▶ [WHAT TO DO]: Put the lines from the very first one through the line containing "Muzeów 2026 we Wrocławiu", both included and no others, into a JSON list of strings, one string per line, with any blank lines omitted.

▶ [EXTRACTED ENTRIES]:
○ ○ ○

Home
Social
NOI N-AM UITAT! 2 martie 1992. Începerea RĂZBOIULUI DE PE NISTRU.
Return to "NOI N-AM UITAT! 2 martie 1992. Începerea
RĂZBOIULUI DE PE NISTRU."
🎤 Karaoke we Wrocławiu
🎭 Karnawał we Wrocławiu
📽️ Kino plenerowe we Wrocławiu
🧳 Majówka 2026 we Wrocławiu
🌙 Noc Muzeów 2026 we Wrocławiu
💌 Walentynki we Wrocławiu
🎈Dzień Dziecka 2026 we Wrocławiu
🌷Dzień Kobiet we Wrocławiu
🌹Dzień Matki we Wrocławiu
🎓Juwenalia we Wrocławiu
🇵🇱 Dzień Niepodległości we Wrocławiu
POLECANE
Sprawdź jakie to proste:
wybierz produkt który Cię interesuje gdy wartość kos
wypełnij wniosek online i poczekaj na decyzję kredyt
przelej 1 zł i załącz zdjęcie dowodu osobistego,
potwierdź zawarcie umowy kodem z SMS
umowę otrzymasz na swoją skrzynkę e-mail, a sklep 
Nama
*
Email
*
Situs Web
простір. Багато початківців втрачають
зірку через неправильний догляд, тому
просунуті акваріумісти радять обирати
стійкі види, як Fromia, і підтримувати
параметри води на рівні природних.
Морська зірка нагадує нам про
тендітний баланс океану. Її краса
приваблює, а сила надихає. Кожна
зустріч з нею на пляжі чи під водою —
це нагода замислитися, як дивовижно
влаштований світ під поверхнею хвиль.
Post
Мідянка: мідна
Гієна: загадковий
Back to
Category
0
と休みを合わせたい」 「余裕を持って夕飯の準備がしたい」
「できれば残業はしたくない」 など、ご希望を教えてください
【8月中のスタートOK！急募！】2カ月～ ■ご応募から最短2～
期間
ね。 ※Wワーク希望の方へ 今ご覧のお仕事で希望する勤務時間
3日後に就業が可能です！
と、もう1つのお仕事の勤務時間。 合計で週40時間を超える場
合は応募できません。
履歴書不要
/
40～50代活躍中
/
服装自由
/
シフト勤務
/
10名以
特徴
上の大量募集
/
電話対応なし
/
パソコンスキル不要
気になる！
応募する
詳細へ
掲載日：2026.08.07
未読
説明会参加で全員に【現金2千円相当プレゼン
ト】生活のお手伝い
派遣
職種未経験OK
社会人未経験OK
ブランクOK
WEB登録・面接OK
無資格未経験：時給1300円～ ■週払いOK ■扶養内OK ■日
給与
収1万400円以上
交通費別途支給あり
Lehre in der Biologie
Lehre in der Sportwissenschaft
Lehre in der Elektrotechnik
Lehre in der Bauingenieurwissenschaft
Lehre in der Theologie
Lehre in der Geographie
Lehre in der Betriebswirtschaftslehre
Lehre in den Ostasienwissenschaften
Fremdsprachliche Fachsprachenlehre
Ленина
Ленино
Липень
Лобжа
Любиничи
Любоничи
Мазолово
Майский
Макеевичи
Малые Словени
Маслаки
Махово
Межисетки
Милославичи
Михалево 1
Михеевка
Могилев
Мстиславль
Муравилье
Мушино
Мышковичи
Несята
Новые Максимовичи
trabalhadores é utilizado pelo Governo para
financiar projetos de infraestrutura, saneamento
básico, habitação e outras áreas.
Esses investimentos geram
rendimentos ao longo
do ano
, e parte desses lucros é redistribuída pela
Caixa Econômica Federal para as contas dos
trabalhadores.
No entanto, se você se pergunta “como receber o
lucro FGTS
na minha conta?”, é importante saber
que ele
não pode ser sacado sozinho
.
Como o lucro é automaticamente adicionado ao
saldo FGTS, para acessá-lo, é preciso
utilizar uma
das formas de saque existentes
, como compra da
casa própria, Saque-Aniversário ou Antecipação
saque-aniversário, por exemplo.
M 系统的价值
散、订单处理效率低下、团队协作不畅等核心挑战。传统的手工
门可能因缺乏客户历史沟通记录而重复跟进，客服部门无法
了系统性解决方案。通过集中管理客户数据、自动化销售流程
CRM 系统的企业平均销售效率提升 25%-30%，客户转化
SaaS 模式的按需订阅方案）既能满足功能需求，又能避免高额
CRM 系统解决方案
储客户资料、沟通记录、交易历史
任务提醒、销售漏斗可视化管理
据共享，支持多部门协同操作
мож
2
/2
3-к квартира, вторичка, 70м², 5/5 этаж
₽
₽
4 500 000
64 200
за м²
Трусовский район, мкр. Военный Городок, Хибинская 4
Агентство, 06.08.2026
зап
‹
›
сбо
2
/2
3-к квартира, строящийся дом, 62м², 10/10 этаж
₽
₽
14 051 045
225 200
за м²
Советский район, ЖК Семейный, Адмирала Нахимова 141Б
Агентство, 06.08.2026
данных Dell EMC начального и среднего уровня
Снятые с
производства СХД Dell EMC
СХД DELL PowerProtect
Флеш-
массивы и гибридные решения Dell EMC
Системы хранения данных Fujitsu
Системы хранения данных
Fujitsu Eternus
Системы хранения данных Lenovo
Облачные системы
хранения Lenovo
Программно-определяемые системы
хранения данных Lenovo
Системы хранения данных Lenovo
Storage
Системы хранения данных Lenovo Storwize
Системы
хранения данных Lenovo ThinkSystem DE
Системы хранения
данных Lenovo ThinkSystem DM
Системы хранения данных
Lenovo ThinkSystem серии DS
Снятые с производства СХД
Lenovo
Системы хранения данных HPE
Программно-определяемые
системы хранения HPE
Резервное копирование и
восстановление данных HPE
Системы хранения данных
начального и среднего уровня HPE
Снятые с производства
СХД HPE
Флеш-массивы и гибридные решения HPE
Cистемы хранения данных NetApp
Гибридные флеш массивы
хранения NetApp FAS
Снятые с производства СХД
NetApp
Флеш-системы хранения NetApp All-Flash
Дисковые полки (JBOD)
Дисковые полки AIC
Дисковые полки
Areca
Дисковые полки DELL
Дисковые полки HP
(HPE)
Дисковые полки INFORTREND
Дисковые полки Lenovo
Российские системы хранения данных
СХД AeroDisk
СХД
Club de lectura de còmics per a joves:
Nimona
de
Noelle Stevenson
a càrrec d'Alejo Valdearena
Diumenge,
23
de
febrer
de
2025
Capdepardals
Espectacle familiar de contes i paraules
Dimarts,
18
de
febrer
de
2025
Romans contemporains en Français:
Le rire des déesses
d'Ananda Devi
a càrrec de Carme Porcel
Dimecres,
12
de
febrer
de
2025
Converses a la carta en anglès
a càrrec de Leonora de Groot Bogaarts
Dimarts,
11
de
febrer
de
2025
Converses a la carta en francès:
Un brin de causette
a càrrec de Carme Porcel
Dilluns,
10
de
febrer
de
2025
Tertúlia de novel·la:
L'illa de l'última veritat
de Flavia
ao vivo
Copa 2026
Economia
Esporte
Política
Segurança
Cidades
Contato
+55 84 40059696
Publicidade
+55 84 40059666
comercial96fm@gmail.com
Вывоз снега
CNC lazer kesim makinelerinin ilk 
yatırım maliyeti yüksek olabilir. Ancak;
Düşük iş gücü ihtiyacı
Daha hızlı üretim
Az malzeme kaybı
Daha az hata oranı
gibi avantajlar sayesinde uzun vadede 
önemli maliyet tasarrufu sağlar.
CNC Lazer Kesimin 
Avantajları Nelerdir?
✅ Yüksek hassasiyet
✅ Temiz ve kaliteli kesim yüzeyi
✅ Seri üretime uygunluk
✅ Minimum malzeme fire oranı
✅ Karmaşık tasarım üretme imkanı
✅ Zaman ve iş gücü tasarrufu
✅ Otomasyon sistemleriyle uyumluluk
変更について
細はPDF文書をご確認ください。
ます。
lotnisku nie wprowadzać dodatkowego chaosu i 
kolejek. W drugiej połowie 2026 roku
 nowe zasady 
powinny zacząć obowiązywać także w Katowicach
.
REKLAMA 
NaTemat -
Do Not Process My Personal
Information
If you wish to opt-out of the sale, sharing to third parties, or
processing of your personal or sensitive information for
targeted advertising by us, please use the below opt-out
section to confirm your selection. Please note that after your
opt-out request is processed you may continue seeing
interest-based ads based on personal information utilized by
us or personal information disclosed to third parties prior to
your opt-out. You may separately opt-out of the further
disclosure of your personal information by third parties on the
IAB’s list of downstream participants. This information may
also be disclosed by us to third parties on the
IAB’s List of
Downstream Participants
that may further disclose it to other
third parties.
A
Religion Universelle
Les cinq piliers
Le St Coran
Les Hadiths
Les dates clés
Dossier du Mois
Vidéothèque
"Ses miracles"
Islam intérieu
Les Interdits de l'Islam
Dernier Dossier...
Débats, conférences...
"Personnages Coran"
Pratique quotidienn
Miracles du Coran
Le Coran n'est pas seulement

○ ○ ○

▶ [ANSWER FOR THE TASK]:
[
  "Home",
  "Social",
  "NOI N-AM UITAT! 2 martie 1992. Începerea RĂZBOIULUI DE PE NISTRU.",
  "Return to \"NOI N-AM UITAT! 2 martie 1992. Începerea",
  "RĂZBOIULUI DE PE NISTRU.\"",
  "🎤 Karaoke we Wrocławiu",
  "🎭 Karnawał we Wrocławiu",
  "📽️ Kino plenerowe we Wrocławiu",
  "🧳 Majówka 2026 we Wrocławiu",
  "🌙 Noc Muzeów 2026 we Wrocławiu"
]